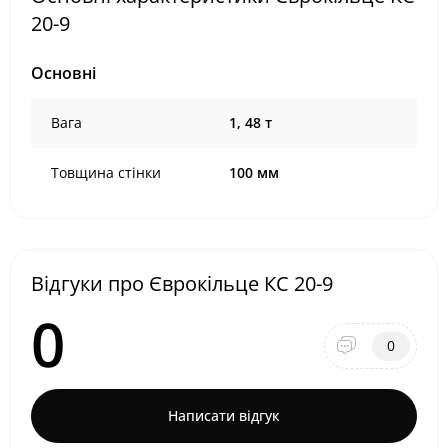
20-9
Основні
Вага
1, 48 т
Товщина стінки
100 мм
Відгуки про Єврокільце КС 20-9
0
0
Написати відгук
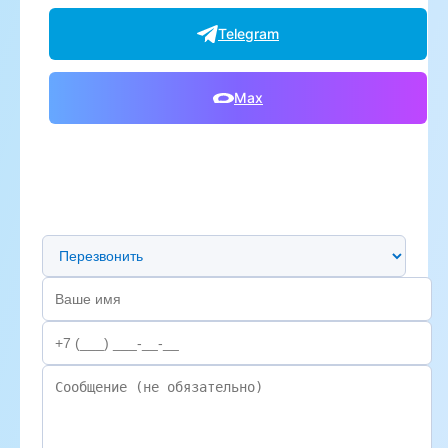
Telegram
Max
Предпочтительный способ связи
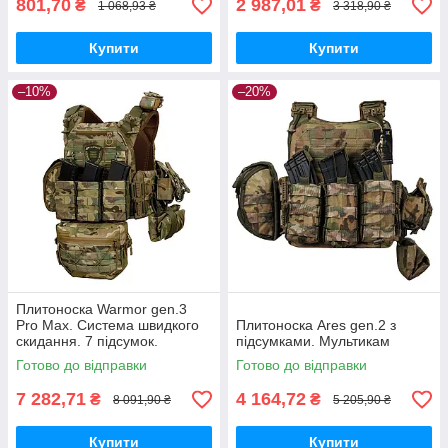
801,70
2 987,01
₴
₴
1 068,93 ₴
3 318,90 ₴
Купити
Купити
–10%
–20%
Плитоноска Warmor gen.3
Pro Max. Система швидкого
Плитоноска Ares gen.2 з
скидання. 7 підсумок.
підсумками. Мультикам
Мультикам
Готово до відправки
Готово до відправки
7 282,71
4 164,72
₴
₴
8 091,90 ₴
5 205,90 ₴
Купити
Купити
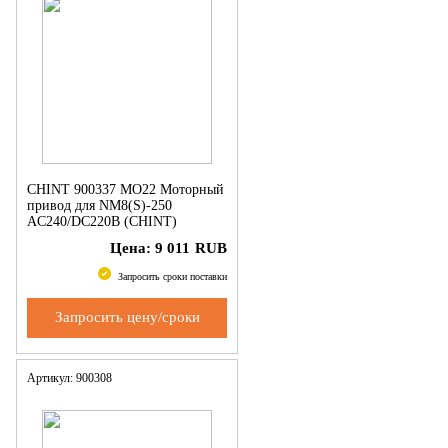
CHINT 900337 MO22 Моторный
привод для NM8(S)-250
AC240/DC220В (CHINT)
Цена:
9 011
RUB
Запросить сроки поставки
Запросить цену/сроки
Артикул: 900308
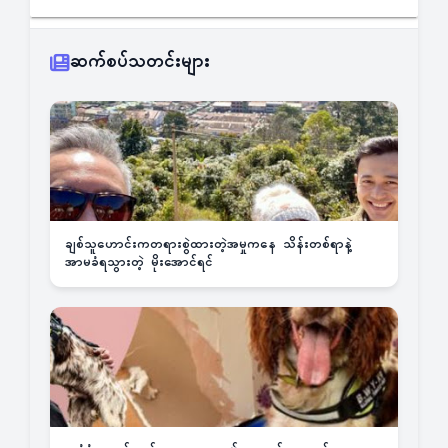
ဆက်စပ်သတင်းများ
ချစ်သူဟောင်းကတရားစွဲထားတဲ့အမှုကနေ သိန်းတစ်ရာနဲ့
အာမခံရသွားတဲ့ မိုးအောင်ရင်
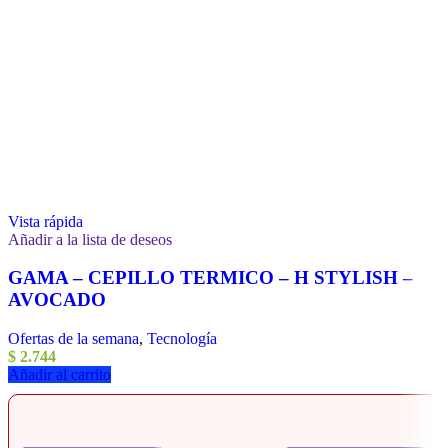
Vista rápida
Añadir a la lista de deseos
GAMA – CEPILLO TERMICO – H STYLISH –
AVOCADO
Ofertas de la semana
,
Tecnología
$
2.744
Añadir al carrito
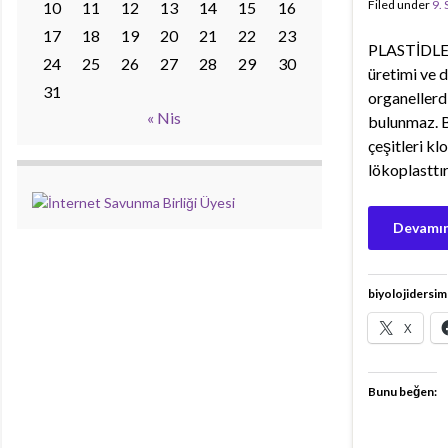
Filed under
9.
10
11
12
13
14
15
16
17
18
19
20
21
22
23
PLASTİDLER
24
25
26
27
28
29
30
üretimi ve 
31
organellerd
« Nis
bulunmaz. B
çeşitleri k
lökoplasttır
Devamın
biyolojidersim
X
Bunu beğen:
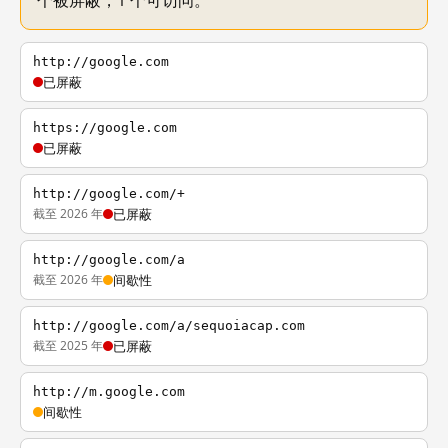
个被屏蔽，1 个可访问。
http://google.com
已屏蔽
https://google.com
已屏蔽
http://google.com/+
截至 2026 年
已屏蔽
http://google.com/a
截至 2026 年
间歇性
http://google.com/a/sequoiacap.com
截至 2025 年
已屏蔽
http://m.google.com
间歇性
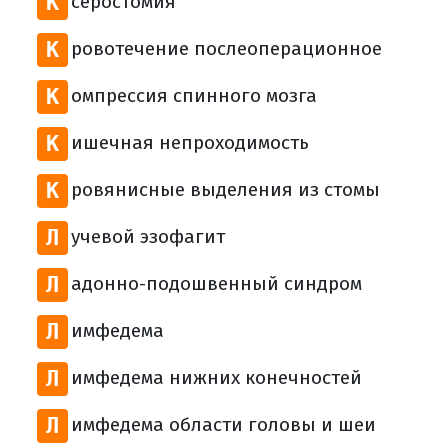
К
серостомия
К
ровотечение послеоперационное
К
омпрессия спинного мозга
К
ишечная непроходимость
К
ровянисные выделения из стомы
Л
учевой эзофагит
Л
адонно-подошвенный синдром
Л
имфедема
Л
имфедема нижних конечностей
Л
имфедема области головы и шеи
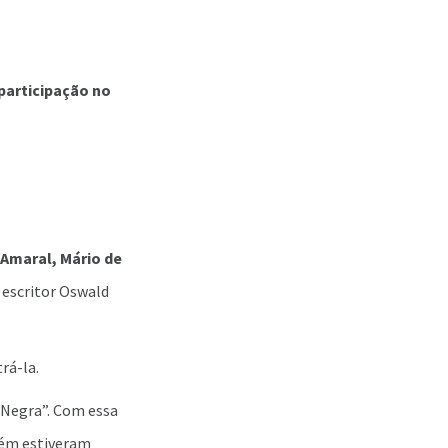
participação no
o Amaral, Mário de
o escritor Oswald
rá-la.
A Negra”. Com essa
mbém estiveram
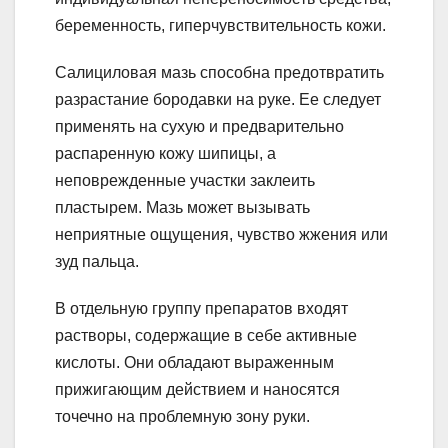
беременность, гиперчувствительность кожи.
Салициловая мазь способна предотвратить
разрастание бородавки на руке. Ее следует
применять на сухую и предварительно
распаренную кожу шипицы, а
неповрежденные участки заклеить
пластырем. Мазь может вызывать
неприятные ощущения, чувство жжения или
зуд пальца.
В отдельную группу препаратов входят
растворы, содержащие в себе активные
кислоты. Они обладают выраженным
прижигающим действием и наносятся
точечно на проблемную зону руки.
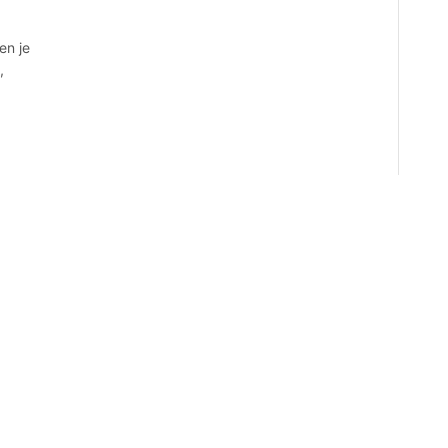
en je
,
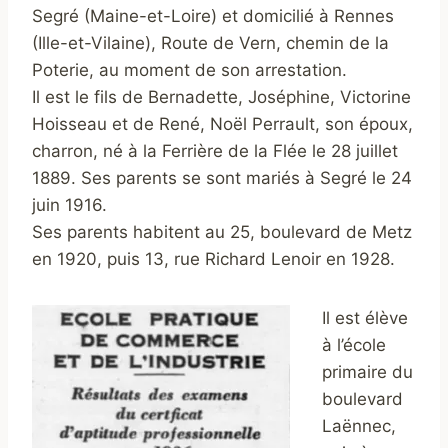
Segré (Maine-et-Loire) et domicilié à Rennes
(Ille-et-Vilaine), Route de Vern, chemin de la
Poterie, au moment de son arrestation.
Il est le fils de Bernadette, Joséphine, Victorine
Hoisseau et de René, Noël Perrault, son époux,
charron, né à la Ferrière de la Flée le 28 juillet
1889. Ses parents se sont mariés à Segré le 24
juin 1916.
Ses parents habitent au 25, boulevard de Metz
en 1920, puis 13, rue Richard Lenoir en 1928.
Il est élève
à l’école
primaire du
boulevard
Laënnec,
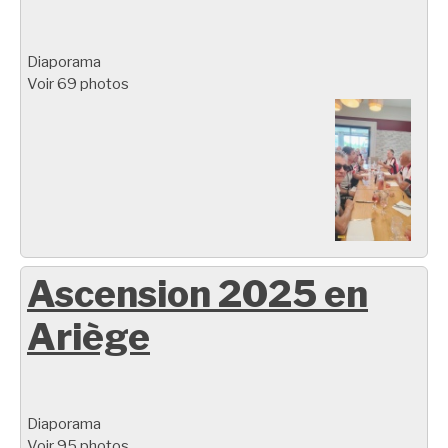
Diaporama
Voir 69 photos
Ascension 2025 en
Ariège
Diaporama
Voir 95 photos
··········
■ **WORK REQUEST**
Render as a numbered list the lines from the one containing "Segré (Maine-et-Loire) et domicilié à Rennes" through the last line, including both, and skip any blank lines. Leave the pictures out of the answer.

■ **OUTPUT**
1. Segré (Maine-et-Loire) et domicilié à Rennes
2. (Ille-et-Vilaine), Route de Vern, chemin de la
3. Poterie, au moment de son arrestation.
4. Il est le fils de Bernadette, Joséphine, Victorine
5. Hoisseau et de René, Noël Perrault, son époux,
6. charron, né à la Ferrière de la Flée le 28 juillet
7. 1889. Ses parents se sont mariés à Segré le 24
8. juin 1916.
9. Ses parents habitent au 25, boulevard de Metz
10. en 1920, puis 13, rue Richard Lenoir en 1928.
11. Il est élève
12. à l’école
13. primaire du
14. boulevard
15. Laënnec,
16. Diaporama
17. Voir 69 photos
18. Ascension 2025 en
19. Ariège
20. Diaporama
21. Voir 95 photos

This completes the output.